Cohen’s here to hold court over the first playback of his new album, Old Ideas, which alludes as much to his advancing years and the shadow of death as it does to his strong, spiritual beliefs. Greeted onto the stage by the equally dapper, corduroy-clad Jarvis Cocker (this evening’s host), Cohen graciously bows to the assembled Who’s Who of Europe’s music press, removing his signature fedora for the only time in the night. His voice is an octave lower still, the wrinkles more defined on his face, and his shoulders slightly slumped. But he retains what will always be his essence: his wit. If there was ever any doubt that he would grow old gracefully, it’s been swiftly dispelled tonight.
“What’s it like listening to your own album in a roomful of people?” asks Jarvis, when the playback’s complete (there’s something wonderfully Lynchian about listening to Leonard Cohen sing about himself in the third person, while his handwritten lyrics are projected onto the wall, then looking up to see the back of his head, listening and reading along with you). “I wasn’t listening,” says Cohen, instantly, wryly. And so the tone is set. Cocker admits that the early Pulp album It was a rip-off of Cohen’s work. Leonard is flattered, but modest. “You just work with what you got. I never had a strategy. I always felt I was scraping the bottom of the barrel. I never had the sense that I was standing in front of a buffet table.”
What unfolds is a delightful game of cat and mouse, in which Cohen hilariously shirks his interrogator’s attempts to find meaning in his songs. “I’ll buy into that,” he says, with a smirk, as Cocker expounds his theory on Darkness, one of the best cuts from the excellent Old Ideas. To those assembled, it’s a brilliant dose of good-natured schadenfreude. This eminent raconteur leads Cocker, so often an enigma toward the media, on a merry dance, until the questions are open to the floor.
Cohen holds forth on his womanising (“Back then it was agreeable to have a reputation or some kind of list of credentials so you didn't have to start from scratch with every woman you walked into.

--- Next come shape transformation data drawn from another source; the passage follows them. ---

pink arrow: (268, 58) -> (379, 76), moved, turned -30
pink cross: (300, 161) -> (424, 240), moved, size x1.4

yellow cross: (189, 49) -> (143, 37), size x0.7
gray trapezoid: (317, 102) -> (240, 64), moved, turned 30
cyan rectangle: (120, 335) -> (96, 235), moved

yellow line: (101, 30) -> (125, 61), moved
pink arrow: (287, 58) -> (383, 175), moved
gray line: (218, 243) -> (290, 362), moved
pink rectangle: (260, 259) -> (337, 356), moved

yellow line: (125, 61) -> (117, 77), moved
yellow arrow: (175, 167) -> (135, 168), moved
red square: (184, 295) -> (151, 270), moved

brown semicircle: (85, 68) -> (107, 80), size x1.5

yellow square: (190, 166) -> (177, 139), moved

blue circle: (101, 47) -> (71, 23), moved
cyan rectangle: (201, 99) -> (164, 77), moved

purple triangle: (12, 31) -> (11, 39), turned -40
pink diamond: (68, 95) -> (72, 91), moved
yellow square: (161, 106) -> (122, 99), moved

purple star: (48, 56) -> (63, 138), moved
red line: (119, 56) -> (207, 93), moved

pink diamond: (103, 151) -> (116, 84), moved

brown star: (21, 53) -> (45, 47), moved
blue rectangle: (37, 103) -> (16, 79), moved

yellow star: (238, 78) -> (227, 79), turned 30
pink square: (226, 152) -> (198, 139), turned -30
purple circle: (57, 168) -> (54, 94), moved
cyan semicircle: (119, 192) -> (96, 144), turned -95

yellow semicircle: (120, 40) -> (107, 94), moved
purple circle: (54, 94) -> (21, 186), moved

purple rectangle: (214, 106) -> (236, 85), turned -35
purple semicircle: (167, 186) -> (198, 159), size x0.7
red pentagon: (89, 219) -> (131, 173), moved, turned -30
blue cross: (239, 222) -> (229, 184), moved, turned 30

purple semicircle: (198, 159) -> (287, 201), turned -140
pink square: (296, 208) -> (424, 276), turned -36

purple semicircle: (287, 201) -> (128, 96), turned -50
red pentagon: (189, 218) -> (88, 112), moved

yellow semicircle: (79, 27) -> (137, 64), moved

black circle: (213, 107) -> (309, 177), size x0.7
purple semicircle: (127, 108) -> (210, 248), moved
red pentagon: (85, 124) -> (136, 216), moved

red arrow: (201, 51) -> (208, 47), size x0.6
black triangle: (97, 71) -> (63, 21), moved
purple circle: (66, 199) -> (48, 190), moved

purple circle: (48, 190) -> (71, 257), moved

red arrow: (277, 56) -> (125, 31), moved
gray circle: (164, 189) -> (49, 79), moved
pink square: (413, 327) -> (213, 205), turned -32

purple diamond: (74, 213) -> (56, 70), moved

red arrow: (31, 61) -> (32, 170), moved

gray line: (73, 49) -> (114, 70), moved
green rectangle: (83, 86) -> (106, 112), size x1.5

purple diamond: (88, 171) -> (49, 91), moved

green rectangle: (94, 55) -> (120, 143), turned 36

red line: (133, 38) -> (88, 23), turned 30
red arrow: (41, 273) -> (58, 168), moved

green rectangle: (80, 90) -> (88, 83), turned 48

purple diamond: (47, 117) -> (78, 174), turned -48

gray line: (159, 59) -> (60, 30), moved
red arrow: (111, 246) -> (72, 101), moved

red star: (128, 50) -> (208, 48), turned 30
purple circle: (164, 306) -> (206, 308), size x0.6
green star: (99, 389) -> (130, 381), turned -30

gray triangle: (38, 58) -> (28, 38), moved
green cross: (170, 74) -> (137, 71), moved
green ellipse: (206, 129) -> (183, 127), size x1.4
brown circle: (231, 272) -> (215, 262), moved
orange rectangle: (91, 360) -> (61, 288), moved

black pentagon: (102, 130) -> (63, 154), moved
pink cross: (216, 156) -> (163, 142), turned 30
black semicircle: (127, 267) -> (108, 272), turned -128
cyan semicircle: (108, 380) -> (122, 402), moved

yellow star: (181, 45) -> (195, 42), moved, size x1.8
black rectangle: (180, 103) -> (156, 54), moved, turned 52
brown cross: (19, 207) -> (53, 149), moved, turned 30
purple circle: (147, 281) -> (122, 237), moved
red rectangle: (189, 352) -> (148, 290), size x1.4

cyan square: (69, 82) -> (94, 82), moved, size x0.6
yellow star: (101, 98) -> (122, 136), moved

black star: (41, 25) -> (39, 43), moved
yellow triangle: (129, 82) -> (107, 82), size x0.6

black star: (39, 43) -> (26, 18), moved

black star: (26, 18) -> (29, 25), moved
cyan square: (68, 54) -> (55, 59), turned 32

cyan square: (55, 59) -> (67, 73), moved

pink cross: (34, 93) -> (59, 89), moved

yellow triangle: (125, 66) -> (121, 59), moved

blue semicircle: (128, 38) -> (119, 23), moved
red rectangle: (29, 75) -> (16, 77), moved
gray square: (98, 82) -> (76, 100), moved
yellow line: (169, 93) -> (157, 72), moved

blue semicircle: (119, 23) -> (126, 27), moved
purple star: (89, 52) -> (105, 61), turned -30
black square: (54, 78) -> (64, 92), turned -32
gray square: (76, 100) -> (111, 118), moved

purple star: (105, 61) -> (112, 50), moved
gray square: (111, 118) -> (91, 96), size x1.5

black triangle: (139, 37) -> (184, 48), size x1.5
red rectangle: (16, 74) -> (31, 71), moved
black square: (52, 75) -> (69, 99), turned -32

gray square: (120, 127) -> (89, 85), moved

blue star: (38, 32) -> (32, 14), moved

Now it doesn't really matter one way or the other."), Chuck Berry (“'Roll over Beethoven / Tell Tchaikovsky the news.' I'd like to write a line like that.") and even indulges a populist query on Hallelujah ("I wrote many, many verses. I don't know if it was eighty, maybe more or a little less. My tiny trouble is that before I can discard a verse, I have to write it. I have to work on it, and I have to polish it and bring it to as close to finished as I can. It's only then that I can discard it.”) All the while, he’s humble, gracious and magnificently entertaining.
In the twilight of his career, Cohen, at last, seems content. The “rigours of monastic life” have vaporised his niggling self-doubt and depression. As he sits back, smiling at each question, no matter how ridiculous, it strikes us that Cohen the lothario has gone, replaced instead by Cohen the patriarch – the most relevant septuagenarian you could ever imagine.